Recorded data
[start]

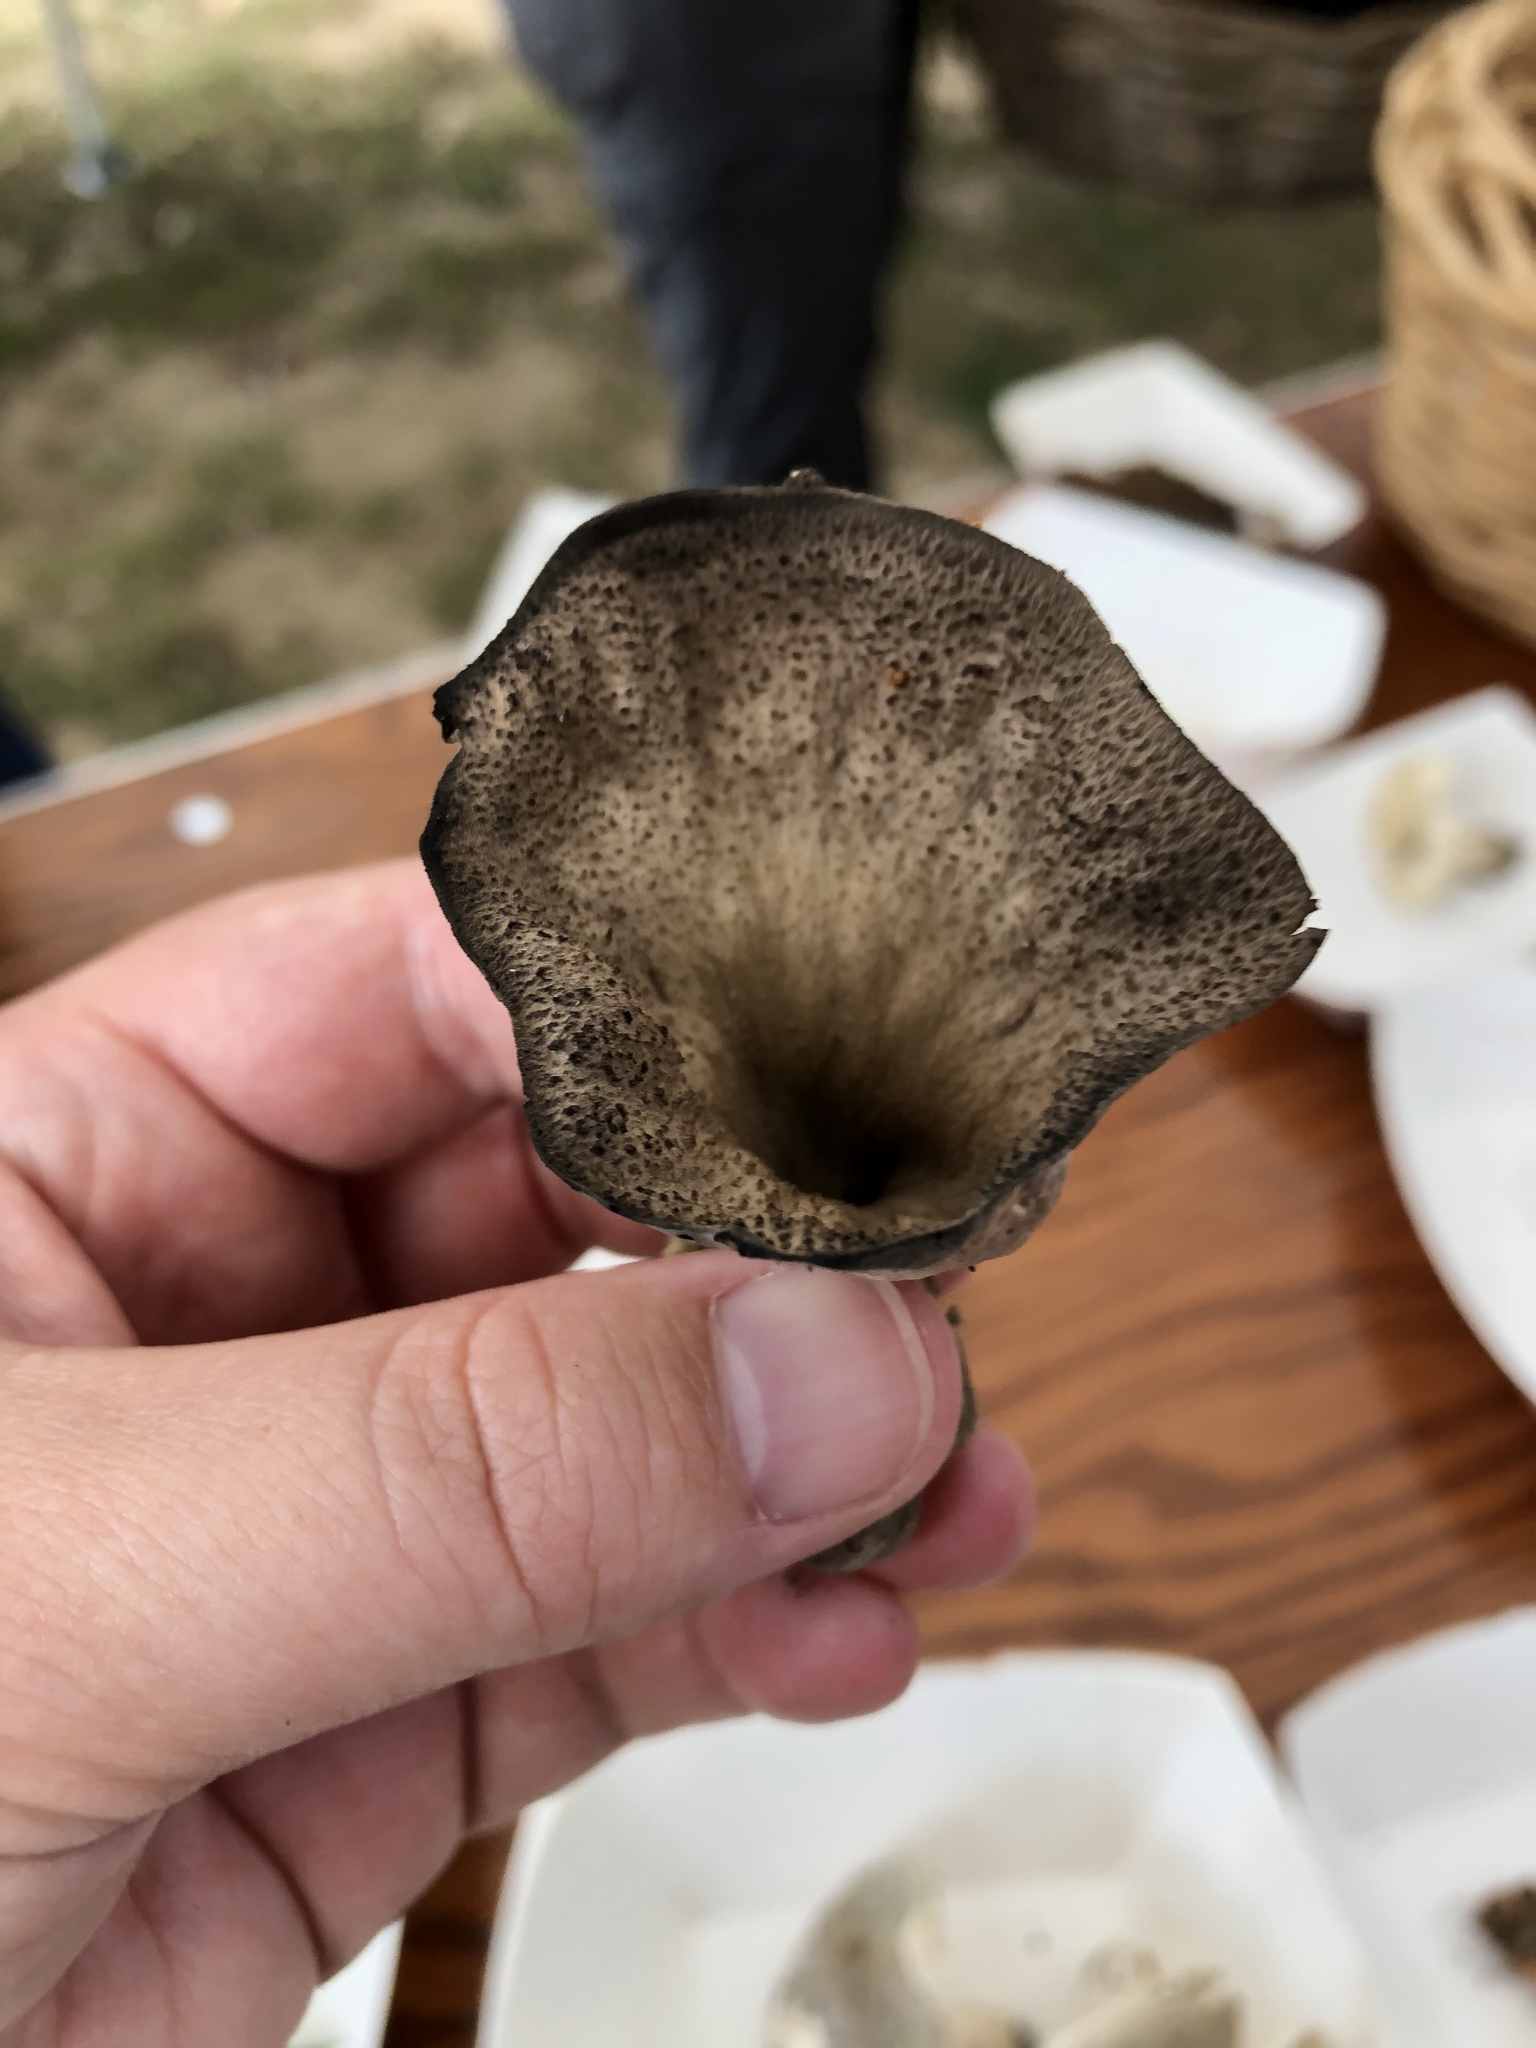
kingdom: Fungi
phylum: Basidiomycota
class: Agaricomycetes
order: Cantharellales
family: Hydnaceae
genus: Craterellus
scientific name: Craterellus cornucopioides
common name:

[end]
[start]

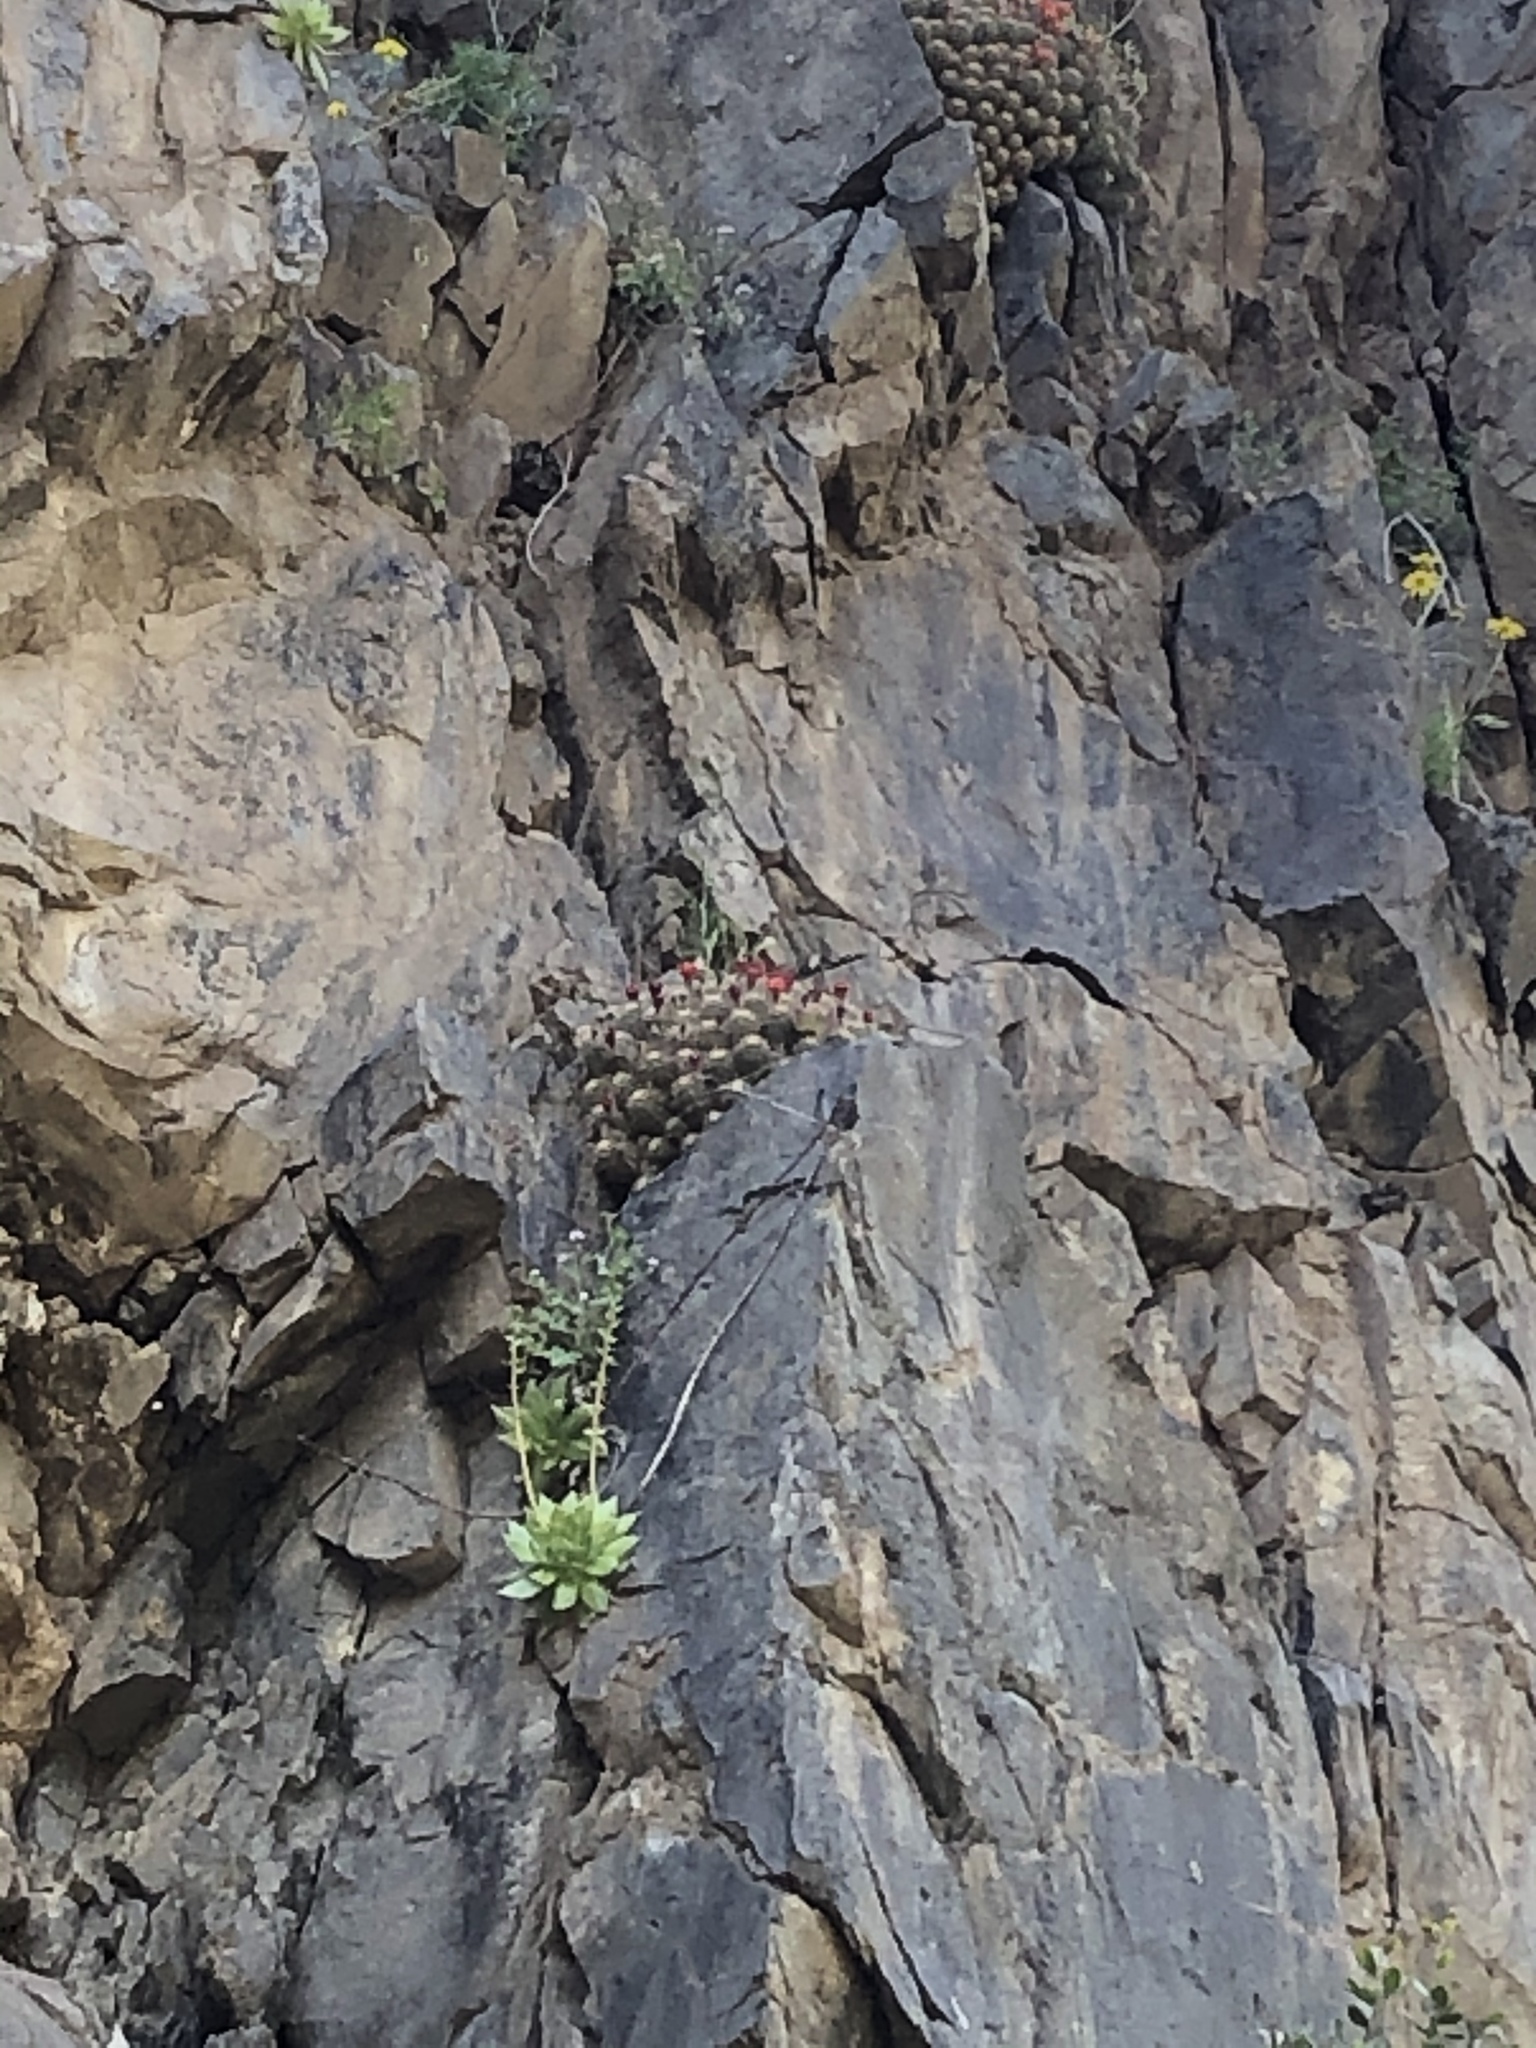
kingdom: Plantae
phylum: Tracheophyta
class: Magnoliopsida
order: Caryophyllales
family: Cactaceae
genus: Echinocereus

[end]

Given task
Copy out the part of the records that opens with the line containing "phylum: Basidiomycota" and closes with the line containing "scientific name: Craterellus cornucopioides", keeping both of those lines and every word as it stands.

Exercise output
phylum: Basidiomycota
class: Agaricomycetes
order: Cantharellales
family: Hydnaceae
genus: Craterellus
scientific name: Craterellus cornucopioides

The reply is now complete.